Welcoming the participants, Dr Malavika Chauhan, Executive Director, Himmotthan Society, said the workshop had been organised to understand the science and politics of environmental flows, because it is being currently used in environmental decision making on rivers in the country.
Dr Ravi Chopra of the People’s Science Institute, Dehradun, began by examining the history of river conservation through Kashyap’s principles. Dr Latha Anantha, River Research Centre, Kerala, spoke about the necessity of environmental flows. She exhorted the participants to consider the cumulative aspect of the many interventions planned across the rivers of India. Parineeta Dandekar from South Asia Network on Dams, Rivers and People (SANDRP), spoke of the various environmental flow assessment methods in vogue today. She suggested that free-flowing rivers and controlled rivers require separate management systems.
The World Wildlife Fund for Nature-India (WWF) conducted an environmental flows assessment of the upper stretch of the Ganga. This experience was shared by Nitin Kaushal and Suresh Babu of the WWF. They explained the method used, the recommendations, and the lessons learnt from that process.

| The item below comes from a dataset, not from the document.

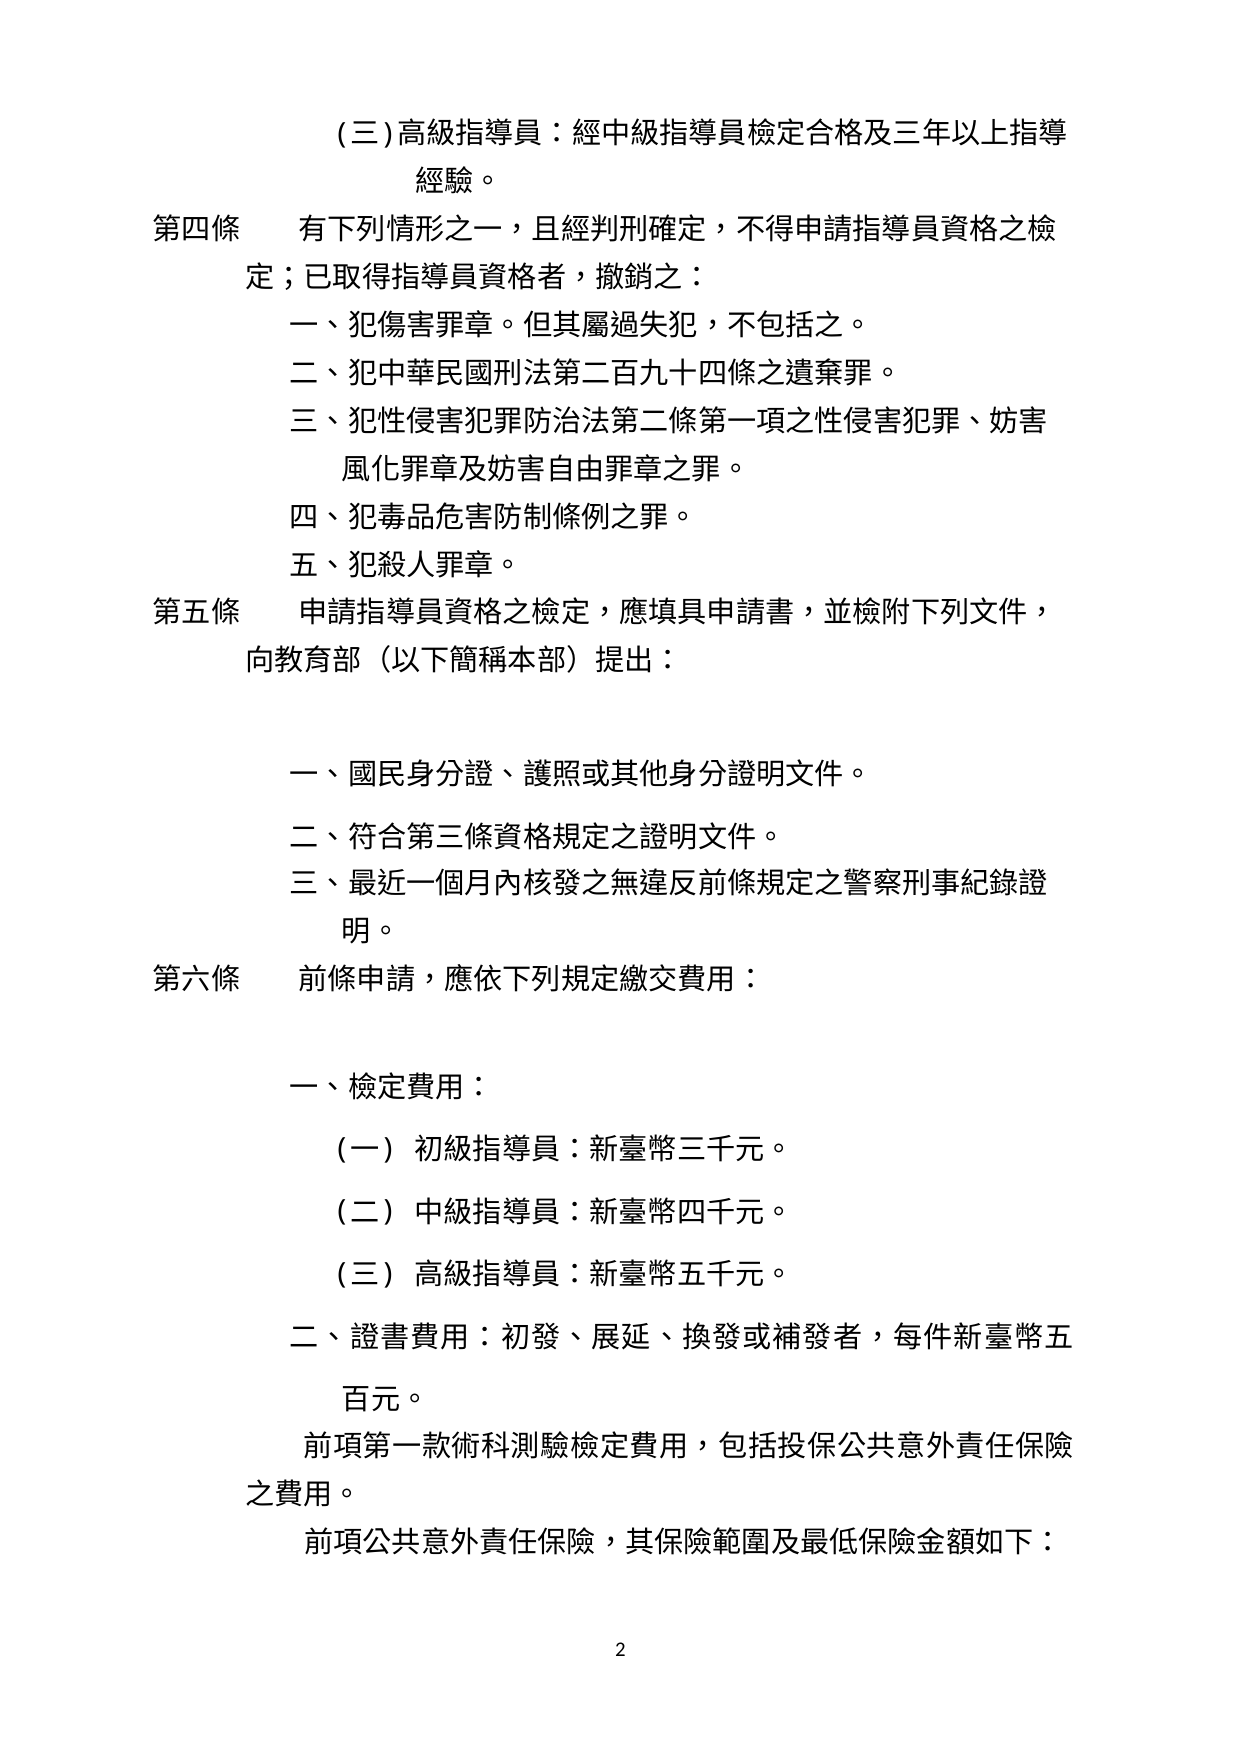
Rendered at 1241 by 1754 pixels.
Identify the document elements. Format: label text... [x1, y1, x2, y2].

table_cell 第四條 有下列情形之一，且經判刑確定，不得申請指導員資格之檢定；已取得指導員資格者，撤銷之： 一、犯傷害罪章。但其屬過失犯，不包括之。 二、犯中華民國刑法第二百九十四條之遺棄罪。 三、犯性侵害犯罪防治法第二條第一項之性侵害犯罪、妨害風化罪章及妨害自由罪章之罪。 四、犯毒品危害防制條例之罪。 五、犯殺人罪章。 第五條 申請指導員資格之檢定，應填具申請書，並檢附下列文件，向教育部（以下簡稱本部）提出： 一、國民身分證、護照或其他身分證明文件。 二、符合第三條資格規定之證明文件。 三、最近一個月內核發之無違反前條規定之警察刑事紀錄證明。 第六條 前條申請，應依下列規定繳交費用： 一、檢定費用： (一) 初級指導員：新臺幣三千元。 (二) 中級指導員：新臺幣四千元。 (三) 高級指導員：新臺幣五千元。 二、證書費用：初發、展延、換發或補發者，每件新臺幣五百元。 前項第一款術科測驗檢定費用，包括投保公共意外責任保險之費用。 前項公共意外責任保險，其保險範圍及最低保險金額如下： [150, 201, 1079, 1562]
table_cell (三)高級指導員：經中級指導員檢定合格及三年以上指導經驗。 [150, 105, 1079, 201]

The post-lunch session included discussions on the impacts of dams in the Himalayas. Himanshu Thakkar of SANDRP explained that the cumulative impact of a stretch of dams is more that the sum of the impact of each dam taken singly. When impact assessments are done for individual dams, citizens lose sight of the fact that taken together, all the dams imply the death of the basins they are located in. However, the cumulative impact assessments as done today do not solve the problem, Thakkar pointed out.
Dr Bharat Jhunjhunwala discussed the cumulative impact assessment of aquatic and terrestrial biodiversity in Alakananda and Bhagirathi basins conducted by Wild Life Institute of India. The difference between a true cumulative impact assessment that looks at the basin as a whole, and a joint report of a series of individual project reports was also highlighted.